• Exercise prompt: Search the records for the word "center". Copy every line where it appears.

• Material shown:
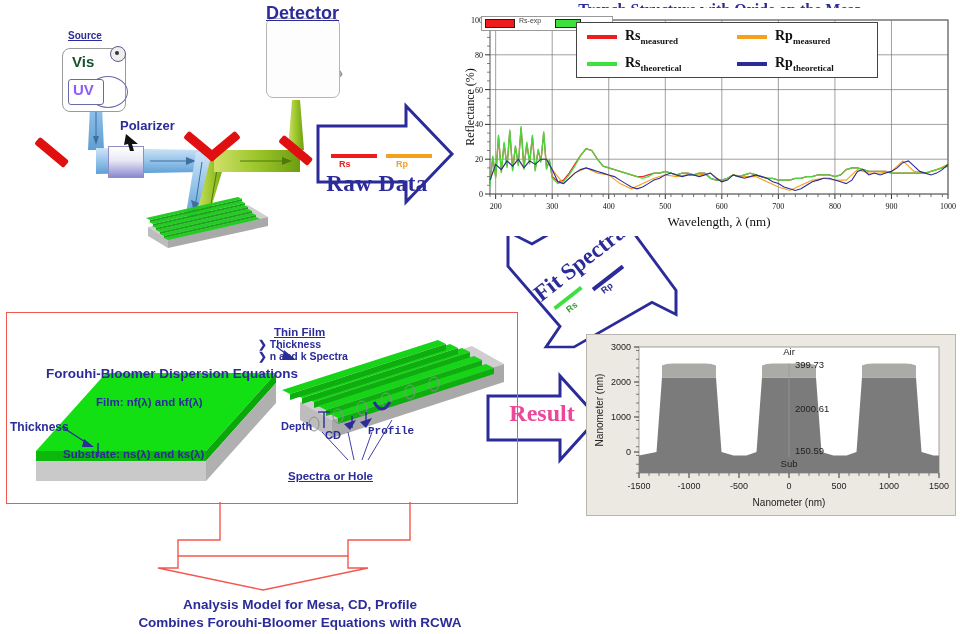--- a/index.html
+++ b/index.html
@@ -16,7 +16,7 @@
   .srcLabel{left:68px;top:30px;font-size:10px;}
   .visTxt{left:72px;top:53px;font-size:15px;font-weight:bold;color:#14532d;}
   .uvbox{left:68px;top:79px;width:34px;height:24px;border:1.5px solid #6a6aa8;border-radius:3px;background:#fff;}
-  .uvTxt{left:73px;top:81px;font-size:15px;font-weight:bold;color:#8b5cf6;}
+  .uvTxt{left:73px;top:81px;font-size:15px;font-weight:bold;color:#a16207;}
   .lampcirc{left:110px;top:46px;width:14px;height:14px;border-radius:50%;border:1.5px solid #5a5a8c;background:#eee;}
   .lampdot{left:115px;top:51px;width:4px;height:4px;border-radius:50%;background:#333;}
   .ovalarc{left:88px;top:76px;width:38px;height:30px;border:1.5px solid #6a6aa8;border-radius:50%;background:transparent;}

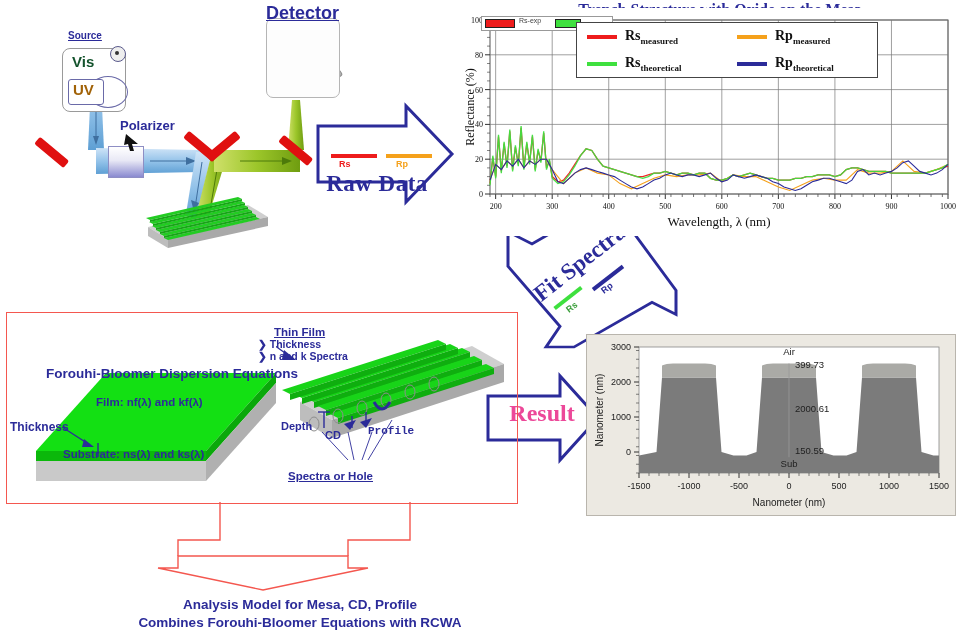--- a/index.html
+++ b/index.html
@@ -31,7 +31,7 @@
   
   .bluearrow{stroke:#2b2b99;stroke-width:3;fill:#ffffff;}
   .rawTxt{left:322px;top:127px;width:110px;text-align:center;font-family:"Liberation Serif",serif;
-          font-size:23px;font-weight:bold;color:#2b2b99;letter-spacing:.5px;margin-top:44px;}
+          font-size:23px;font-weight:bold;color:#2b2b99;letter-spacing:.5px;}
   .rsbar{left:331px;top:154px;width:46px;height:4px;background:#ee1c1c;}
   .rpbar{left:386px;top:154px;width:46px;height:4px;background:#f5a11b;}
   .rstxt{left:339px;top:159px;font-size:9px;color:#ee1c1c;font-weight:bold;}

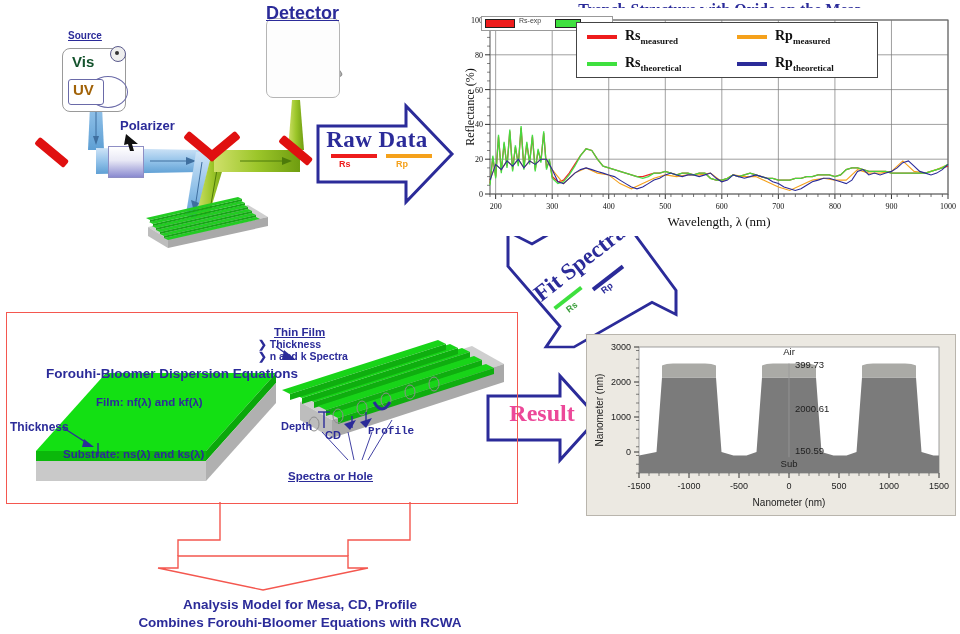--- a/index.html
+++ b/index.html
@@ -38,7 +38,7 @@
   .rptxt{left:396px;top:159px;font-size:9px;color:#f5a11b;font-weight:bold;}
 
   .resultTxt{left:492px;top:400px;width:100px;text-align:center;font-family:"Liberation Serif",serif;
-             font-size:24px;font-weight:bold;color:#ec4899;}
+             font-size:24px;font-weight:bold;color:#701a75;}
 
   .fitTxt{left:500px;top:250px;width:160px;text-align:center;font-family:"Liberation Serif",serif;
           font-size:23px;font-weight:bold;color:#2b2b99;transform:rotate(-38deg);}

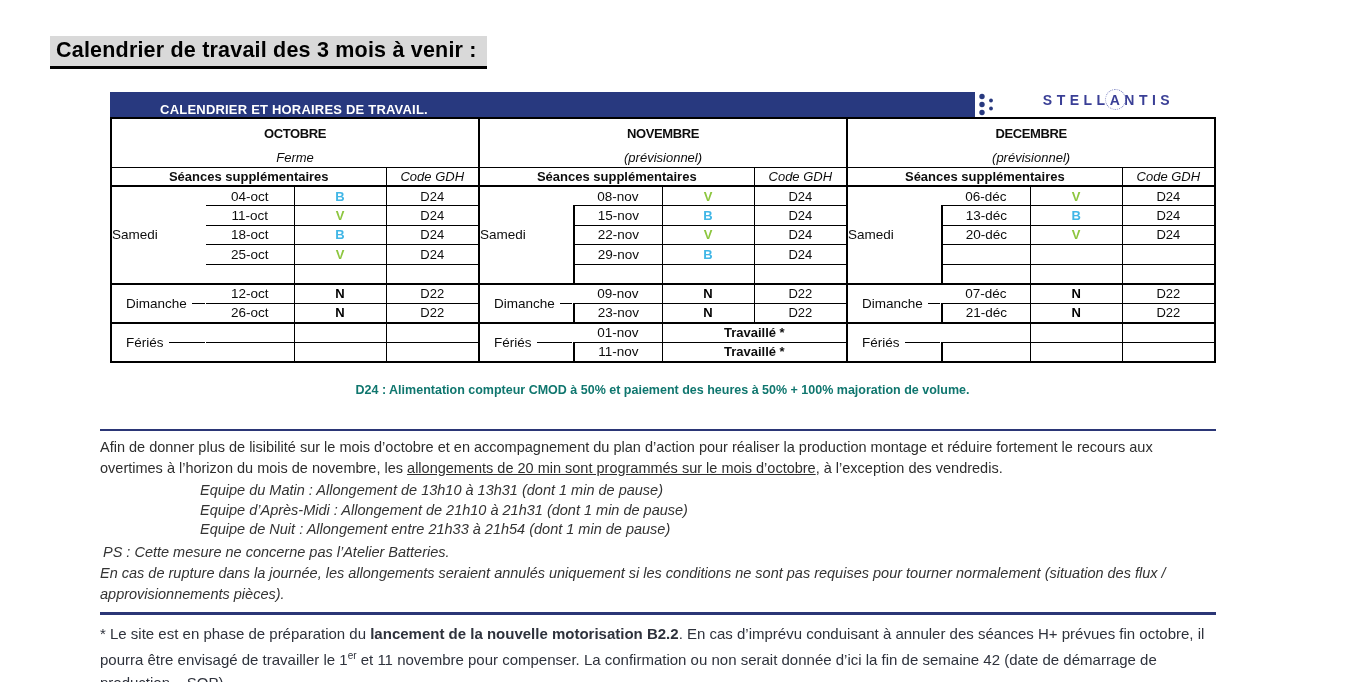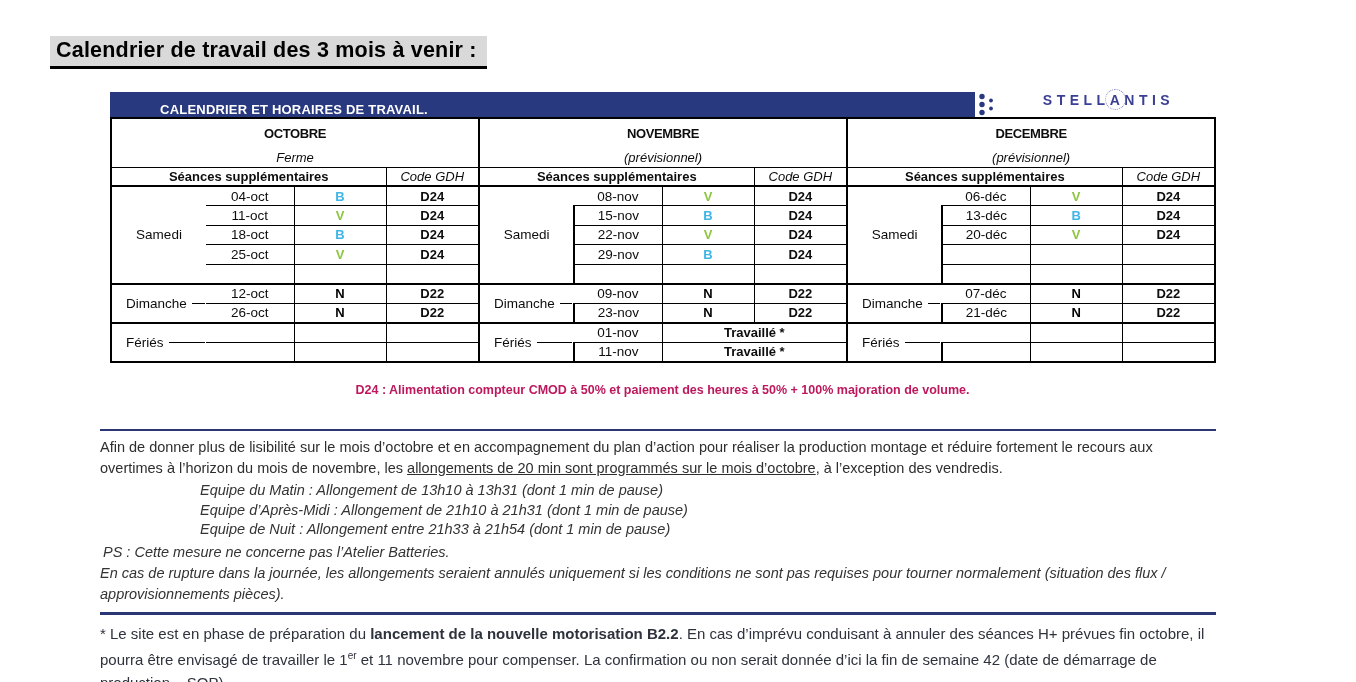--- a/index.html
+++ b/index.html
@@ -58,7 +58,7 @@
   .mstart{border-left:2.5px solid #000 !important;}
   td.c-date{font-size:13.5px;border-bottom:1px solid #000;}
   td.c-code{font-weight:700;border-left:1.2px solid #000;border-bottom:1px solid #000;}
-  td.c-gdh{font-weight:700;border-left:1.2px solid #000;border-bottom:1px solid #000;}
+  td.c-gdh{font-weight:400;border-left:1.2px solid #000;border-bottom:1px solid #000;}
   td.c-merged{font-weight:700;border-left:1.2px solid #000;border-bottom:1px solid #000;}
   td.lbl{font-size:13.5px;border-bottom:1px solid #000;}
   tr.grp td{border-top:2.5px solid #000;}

* * *

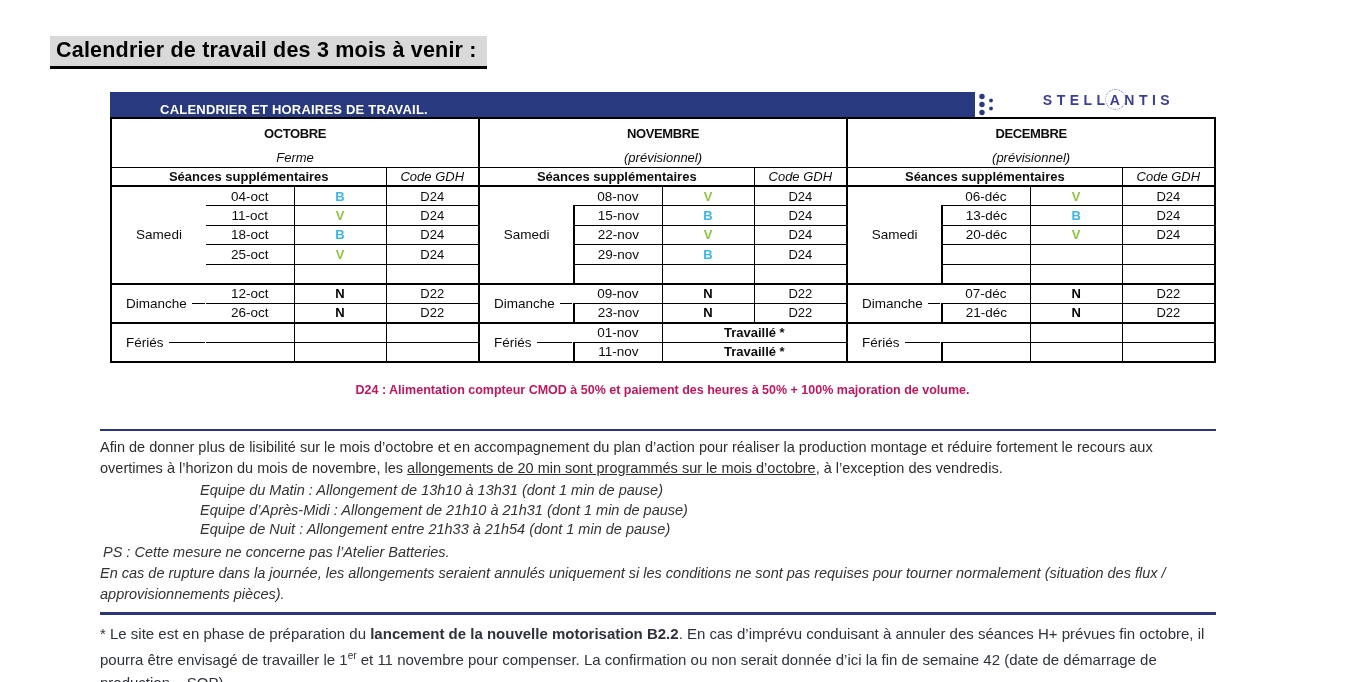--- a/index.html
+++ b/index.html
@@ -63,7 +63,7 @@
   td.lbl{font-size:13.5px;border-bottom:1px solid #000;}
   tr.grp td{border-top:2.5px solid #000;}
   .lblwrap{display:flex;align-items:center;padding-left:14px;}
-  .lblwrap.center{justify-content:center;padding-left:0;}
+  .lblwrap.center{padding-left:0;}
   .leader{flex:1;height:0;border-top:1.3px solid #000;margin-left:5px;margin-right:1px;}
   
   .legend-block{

* * *

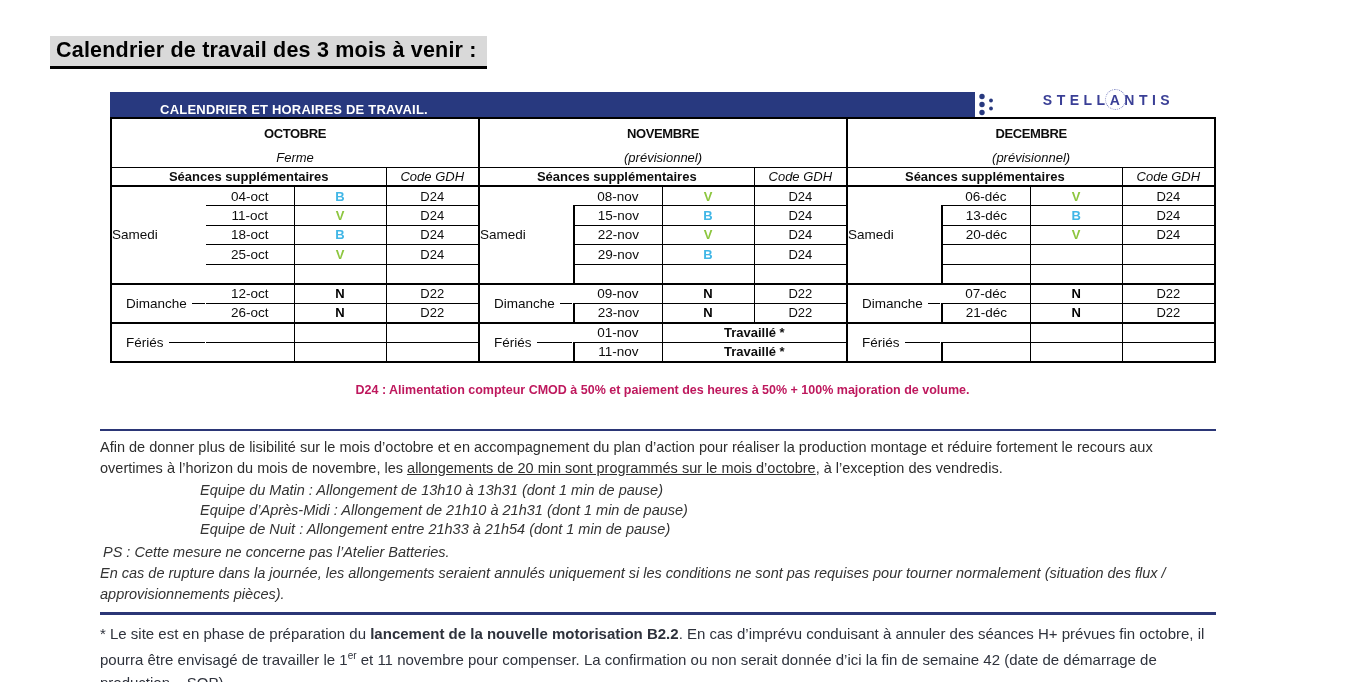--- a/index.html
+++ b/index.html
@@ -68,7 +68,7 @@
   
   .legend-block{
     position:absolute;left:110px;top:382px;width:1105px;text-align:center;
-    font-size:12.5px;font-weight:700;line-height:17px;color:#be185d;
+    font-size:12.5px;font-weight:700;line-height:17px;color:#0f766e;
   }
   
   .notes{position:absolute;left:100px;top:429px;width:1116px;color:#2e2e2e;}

• Output of the exercise:
   .rawTxt{left:322px;top:127px;width:110px;text-align:center;font-family:"Liberation Serif",serif;
   .resultTxt{left:492px;top:400px;width:100px;text-align:center;font-family:"Liberation Serif",serif;
   .fitTxt{left:500px;top:250px;width:160px;text-align:center;font-family:"Liberation Serif",serif;
   .lblwrap{display:flex;align-items:center;padding-left:14px;}
-  .lblwrap.center{justify-content:center;padding-left:0;}
+  .lblwrap.center{padding-left:0;}
     position:absolute;left:110px;top:382px;width:1105px;text-align:center;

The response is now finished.